Stormrider - Teil 130
»Ich bin sehr zufrieden mit Euch allen!«, lobte uns Professor Whitmoore. »Nicht jeder Gruppe wird es zuteil, schon am ersten Tag solch gute Ergebnisse zu erzielen. Für heute habt Ihr es geschafft. Schönes Wochenende Euch allen.«
Mit einem Stich im Herzen dachte ich bei ihren Worten an die ersten Wochenenden in der Schule zurück, die ich immer voller Freude erwartet hatte. Denn zumeist wartete mein Liebster damals am Freitagnachmittag schon auf mich. Im Gegensatz zu heute, wo es eine genervte Nyra war, der ich nie schnell genug fertig wurde, denn wir kehrten in diesen Tagen stets gemeinsam nach Hause ins Gebirge zurück.
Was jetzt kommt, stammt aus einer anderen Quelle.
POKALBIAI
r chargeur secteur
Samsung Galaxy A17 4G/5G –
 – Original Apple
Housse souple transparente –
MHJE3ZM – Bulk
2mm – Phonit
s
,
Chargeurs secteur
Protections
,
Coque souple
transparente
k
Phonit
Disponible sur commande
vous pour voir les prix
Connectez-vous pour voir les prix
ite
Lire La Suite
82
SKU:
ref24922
Es war jetzt umso wichtiger, dass ich schnell nach Hause kam, dachte ich mir. Denn je schneller ich mit Nathiel die Thal’Sharan-Magie beherrschte, desto eher würde mein Wrathion wieder bei mir sein. »Wenn es nicht schon zu spät ist.«, sagte eine leise Stimme in meinem Kopf, aber ich wollte ihr nicht zuhören.
»Die nächste Übung wird dir gefallen«, sagte Nyra. »Wir beschwören jetzt einen Schattenkäfig. Und ihr zwei…«, sie grinste Nathiel und mich an, »… werdet versuchen, ihn zu zerschmettern. Bereit?«
Ich biss mir auf die Lippe und nickte. »Bereit.«
»Ich bin bereit«, bestätigte Nathiel.
Wie an fast jedem Nachmittag war Omas sonnenbeschienener Garten unser Übungsraum. Carla saß im hohen Gras, knabberte an einer Möhre und beobachtete uns. Sie war in ihrer Ausbildung mit Nyra schon so weit voraus, dass sie sich Müßiggang leisten konnte.
Nyra hatte ein altes Plüschtier von mir auf die Wiese gesetzt – der Zauber benötigte immer ein Objekt, das eingesperrt wurde. Sie begann langsam, um den Teddybären zu kreisen, murmelte leise die Beschwörungsformel. Es sah aus, als würde sie nur sinnlos herumlaufen und mit sich selbst reden. Kein Wunder, dass Wrathion nichts gemerkt hatte, als Ravina diesen Zauber gegen ihn eingesetzt hatte.
Als sie fertig war, blickte sie auf. »Versucht euer Glück.«
Ich runzelte die Stirn. »Was greifen wir an? Da ist nichts.«
»Oh doch, ich sehe die Gitterstäbe«, warf Nathiel ein. »Schwarzer Rauch, durchzogen von goldenen Blitzen.«
Ich kniff die Augen zusammen – nichts.
»Dann wirst du heute erleben, wie euer Zusammenspiel andersherum funktioniert«, erklärte Nyra. »Am Anfang ist es ungewohnt. Du leitest deine Magie in Nathiel – und er zerstört den Käfig.«
»Yep, genau so ist es«, bestätigte Carla kauend.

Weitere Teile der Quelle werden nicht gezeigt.